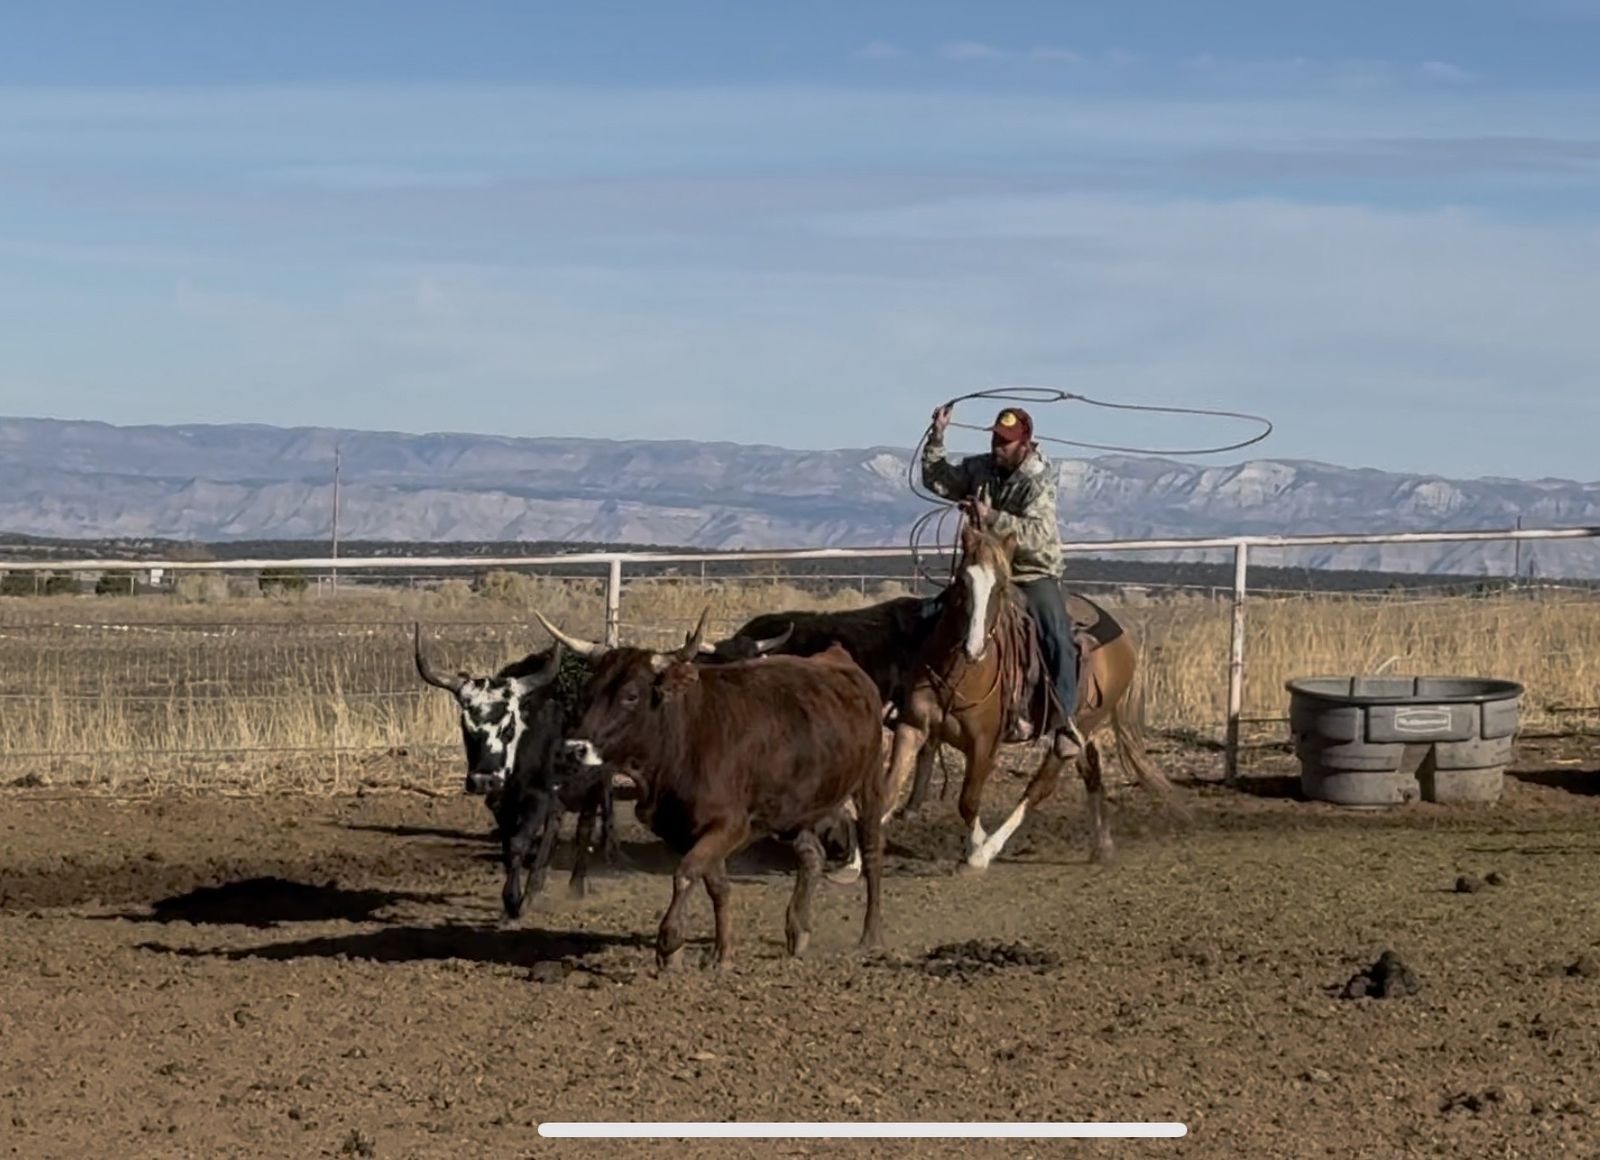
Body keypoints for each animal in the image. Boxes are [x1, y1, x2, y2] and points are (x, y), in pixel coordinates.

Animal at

▬▬▬▬▬▬

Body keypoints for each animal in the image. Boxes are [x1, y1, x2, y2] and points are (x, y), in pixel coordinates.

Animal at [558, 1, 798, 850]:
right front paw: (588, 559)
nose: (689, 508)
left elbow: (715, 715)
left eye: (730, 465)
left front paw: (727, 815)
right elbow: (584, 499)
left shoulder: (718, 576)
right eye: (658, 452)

▬▬▬▬▬▬

What the task asks - Please write out, exactly as they appear above, only the lines in the stretch from the line with "left front paw: (727, 815)" through the line with "right eye: (658, 452)".

Task output -
left front paw: (727, 815)
right elbow: (584, 499)
left shoulder: (718, 576)
right eye: (658, 452)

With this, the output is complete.